Vorgegebener Text
• • • • •

Martin S. ist an der Reihe. Am Eingang trägt er seinen Namen als unleserlichen Kringel in die Liste ein. Er zieht zwei Plastiktüten aus seiner Jacke und geht an die Theke. Der Gelbe kommt. „Habt ihr Euch hier etwa zu zweit angestellt“, fährt er ein Pärchen an, das neben Martin S. steht. Martin S. und das Pärchen gucken sich verdutzt an. Eigentlich ist Platz genug für alle drei an der Theke. „Du gehst jetzt wieder nach hinten“, bellt der Mann in Gelb die junge Frau an und nickt mit dem Kopf in Richtung Tür. Wortlos stellt sich die Frau an die Tür und wartet. „Tja“, sagt der Aufpasser „so ist das hier eben.“

Martin S. ist zufrieden. Mit einer prall gefüllten Plastiktüte verläßt er den Laden. Ein Beutel Rosenkohl, ein Graubrot, eine Packung Philadelphia-Käse, zwei Käsestangen, zwei Liter Milch und ein Stück Kuchen, hat er bekommen. „Das reicht für zwei Tage“, freut er sich, reißt eine Papiertüte auf und stopft sich ein Stück Kuchen in den Mund. Der rüde Ton des Aufpassers läßt ihn kalt. „Weißt du, wenn du soweit unten bist, stehst Du nicht mehr auf, wenn dich jemand behandelt wie den letzten Dreck. Du erwartest ja nichts anderes mehr.“

Der rüde Ton sei „gewiß nicht so gemeint“, sagt Oskar Splettstößer, erster Vorsitzender des Vereins. Die Klientel der Bremer Tafel sei „mitunter auch nicht immer das einfachste“. Da „kann es schonmal passieren, daß die Mitarbeiter, die von morgens bis abens ehrenamtlich für die Bremer Tafel arbeiteten würden, „die Nerven verlieren“. Und von einem Mitarbeiter könne man nicht auf alle schließen.

• • • • •

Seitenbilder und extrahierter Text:
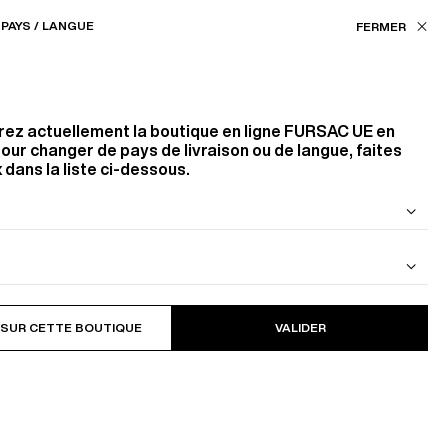
Nos boutiques
EU (€) / FR
PAYS / LANGUE
ASSISTANCE
FAVORIS
rez actuellement la boutique en ligne
FURSAC UE
en
MPS-ÉTÉ 2024
COLLECTION AUTOMNE-
our changer de pays de livraison ou de langue, faites
 dans la liste ci-dessous.
 DE LAINE
BLOUSON EN CAVALRY TWILL DE
COTON
utre ami, Jean-Baptiste
 SUR CETTE BOUTIQUE
VALIDER
lections à leur manière, les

• • • • •

Aufgaben und Übungen
- a) Aktualisiere im vorgegebenen Text die Passage von „Der rüde Ton sei“ bis „auf alle schließen.“ und ersetze darin überall „Bremer Tafel“ durch „Tafel“.
- b) Welches Amt hat Oskar Splettstößer laut dem vorgegebenen Text im Verein inne?
- c) Prüfe anhand des vorgegebenen Textes, ob die folgenden Aussagen zutreffen. Antworte jeweils mit Ja oder Nein und zitiere die entscheidenden Worte.
(i) Martin S. verlässt den Laden mit einer prall gefüllten Plastiktüte.
(ii) Martin S. bekommt drei Liter Milch.
(iii) Die junge Frau widerspricht dem Mann in Gelb.

Lösungen zur Übung
- a)
Der rüde Ton sei „gewiß nicht so gemeint“, sagt Oskar Splettstößer, erster Vorsitzender des Vereins. Die Klientel der Tafel sei „mitunter auch nicht immer das einfachste“. Da „kann es schonmal passieren, daß die Mitarbeiter, die von morgens bis abens ehrenamtlich für die Tafel arbeiteten würden, „die Nerven verlieren“. Und von einem Mitarbeiter könne man nicht auf alle schließen.

- b) Er ist erster Vorsitzender des Vereins.

- c)
(i) Ja: „Mit einer prall gefüllten Plastiktüte verläßt er den Laden.“
(ii) Nein: „zwei Liter Milch“
(iii) Nein: „Wortlos stellt sich die Frau an die Tür und wartet.“